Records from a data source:

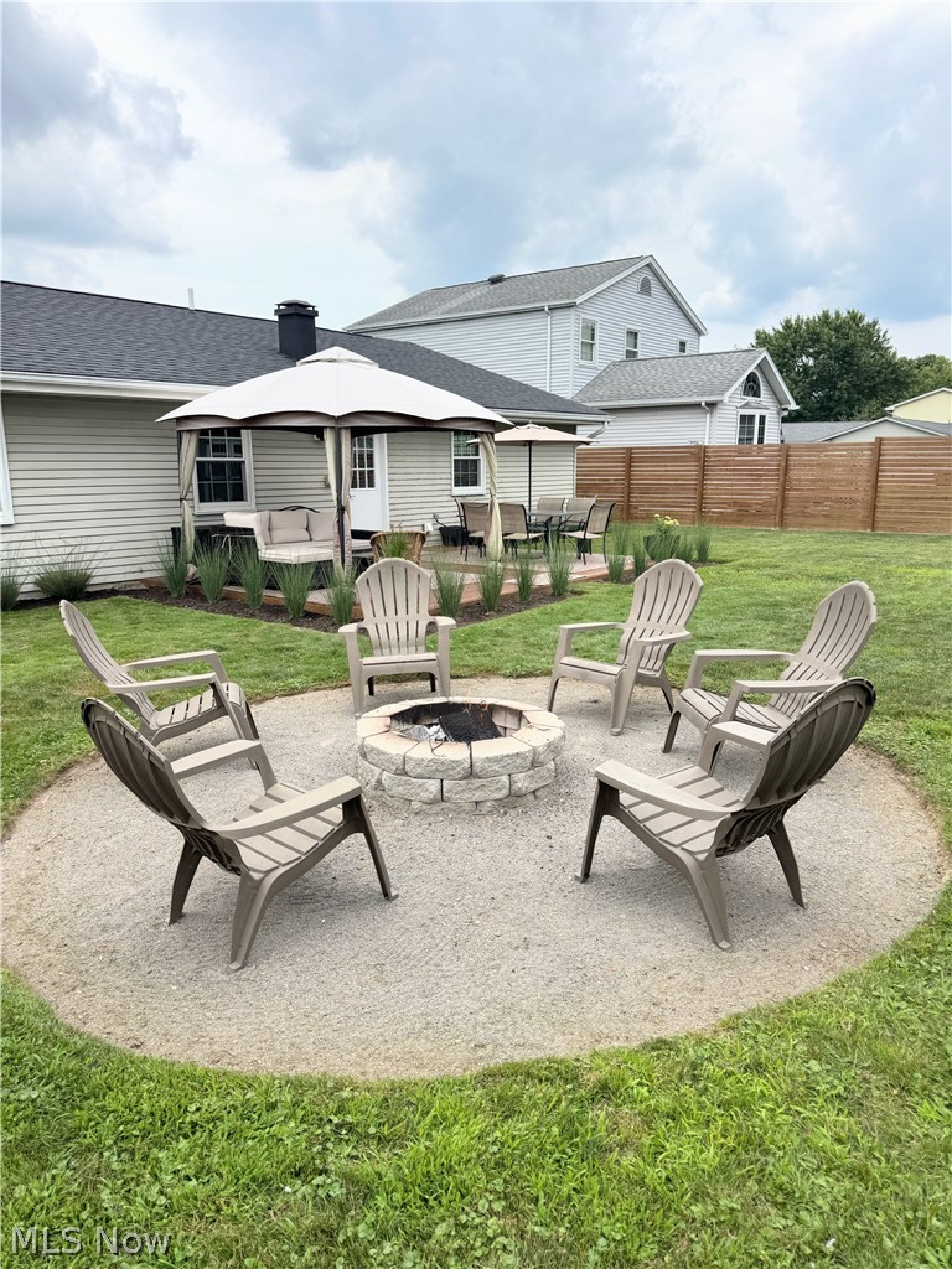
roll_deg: +1.4
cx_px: 476
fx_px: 880
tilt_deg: -9.3
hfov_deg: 56.8
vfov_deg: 71.6
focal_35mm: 24
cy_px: 634
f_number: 1.78
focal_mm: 6.76
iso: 80
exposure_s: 1/3802
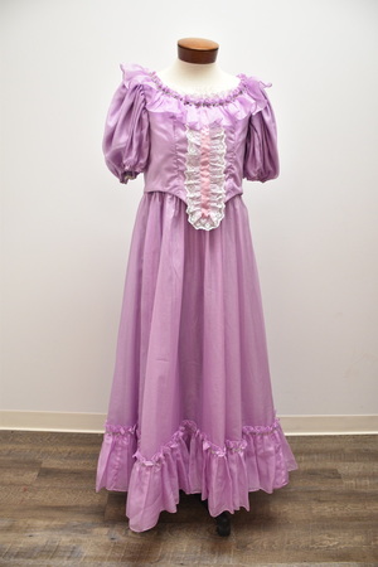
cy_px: 284
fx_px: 425
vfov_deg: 67.4
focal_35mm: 27
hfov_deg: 47.9
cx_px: 189
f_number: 4.5
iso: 1000
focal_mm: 18
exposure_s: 1/80
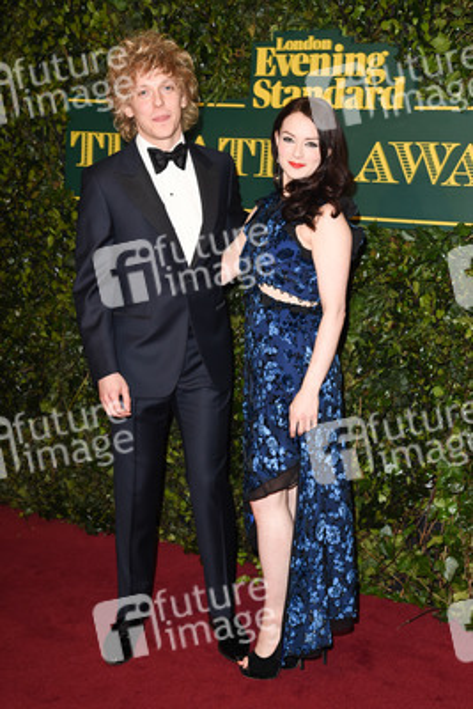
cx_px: 236
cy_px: 354
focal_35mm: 55
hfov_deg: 24.6
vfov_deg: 36.2
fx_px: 1083
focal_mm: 55
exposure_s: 1/250
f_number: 5.6
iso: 800
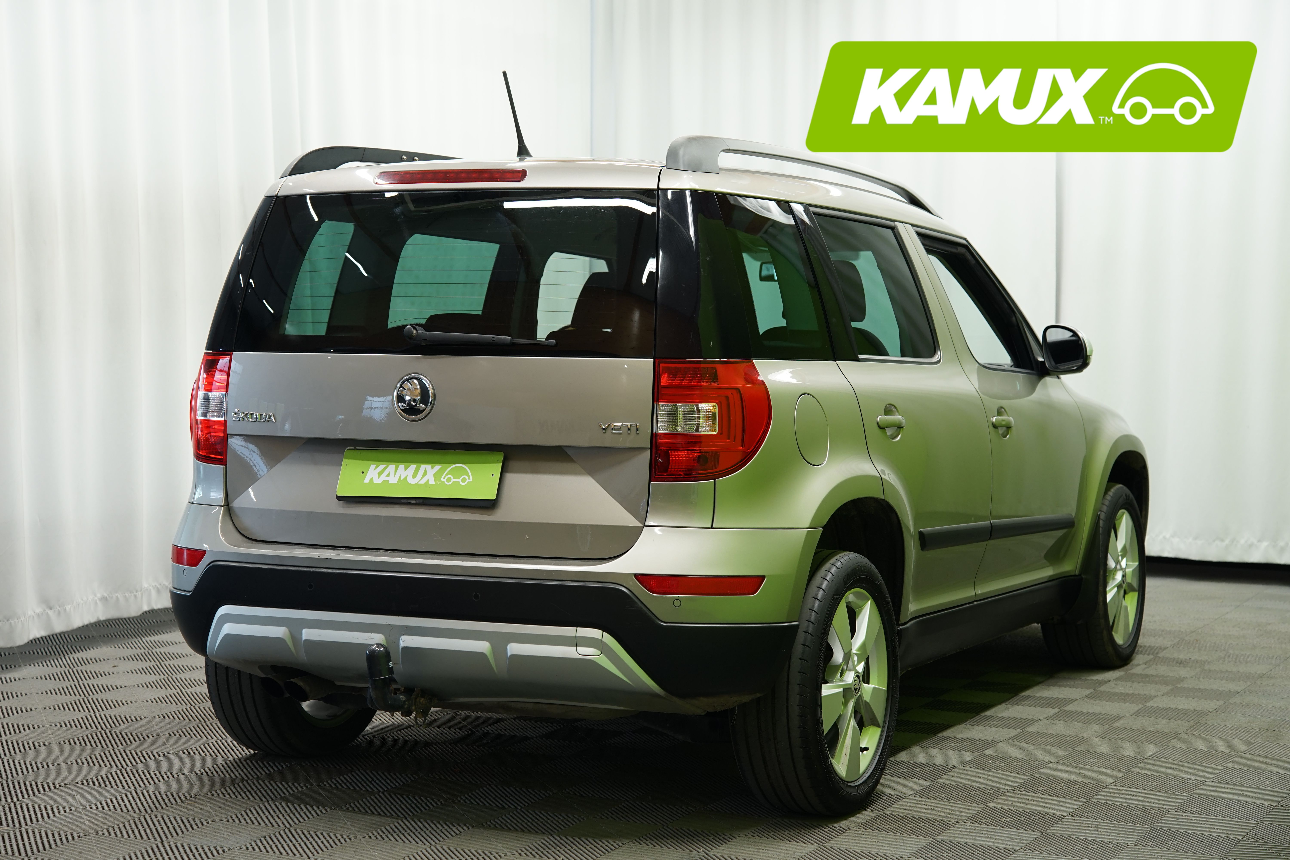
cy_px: 430
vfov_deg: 21.2
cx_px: 645
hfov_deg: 31.4
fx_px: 2293
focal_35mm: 64
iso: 500
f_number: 5
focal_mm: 64
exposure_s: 1/20
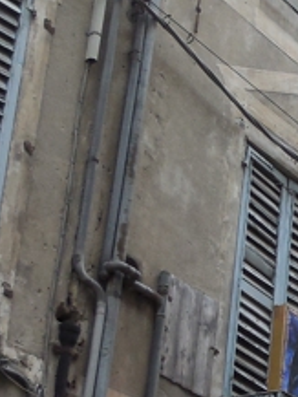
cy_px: 342
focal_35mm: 118
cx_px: 475
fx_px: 1353
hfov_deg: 11.9
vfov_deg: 16.5
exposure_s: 1/640
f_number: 3.1
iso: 125
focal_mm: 4.5
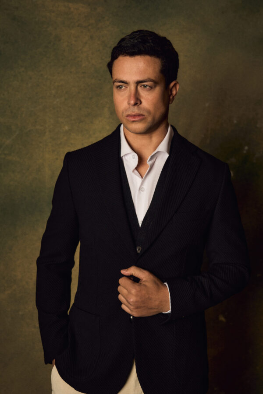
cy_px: 197
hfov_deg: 27.0
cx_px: 132
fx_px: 548
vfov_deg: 39.6
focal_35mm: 50
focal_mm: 50
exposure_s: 1/125
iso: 320
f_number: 4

**EXERCISE OBJECTIVE:** Your answer must be an exact copy of the records above, with every picture left out.

**WRITTEN RESPONSE:**
roll_deg: +1.4
cx_px: 476
fx_px: 880
tilt_deg: -9.3
hfov_deg: 56.8
vfov_deg: 71.6
focal_35mm: 24
cy_px: 634
f_number: 1.78
focal_mm: 6.76
iso: 80
exposure_s: 1/3802
cy_px: 284
fx_px: 425
vfov_deg: 67.4
focal_35mm: 27
hfov_deg: 47.9
cx_px: 189
f_number: 4.5
iso: 1000
focal_mm: 18
exposure_s: 1/80
cx_px: 236
cy_px: 354
focal_35mm: 55
hfov_deg: 24.6
vfov_deg: 36.2
fx_px: 1083
focal_mm: 55
exposure_s: 1/250
f_number: 5.6
iso: 800
cy_px: 430
vfov_deg: 21.2
cx_px: 645
hfov_deg: 31.4
fx_px: 2293
focal_35mm: 64
iso: 500
f_number: 5
focal_mm: 64
exposure_s: 1/20
cy_px: 342
focal_35mm: 118
cx_px: 475
fx_px: 1353
hfov_deg: 11.9
vfov_deg: 16.5
exposure_s: 1/640
f_number: 3.1
iso: 125
focal_mm: 4.5
cy_px: 197
hfov_deg: 27.0
cx_px: 132
fx_px: 548
vfov_deg: 39.6
focal_35mm: 50
focal_mm: 50
exposure_s: 1/125
iso: 320
f_number: 4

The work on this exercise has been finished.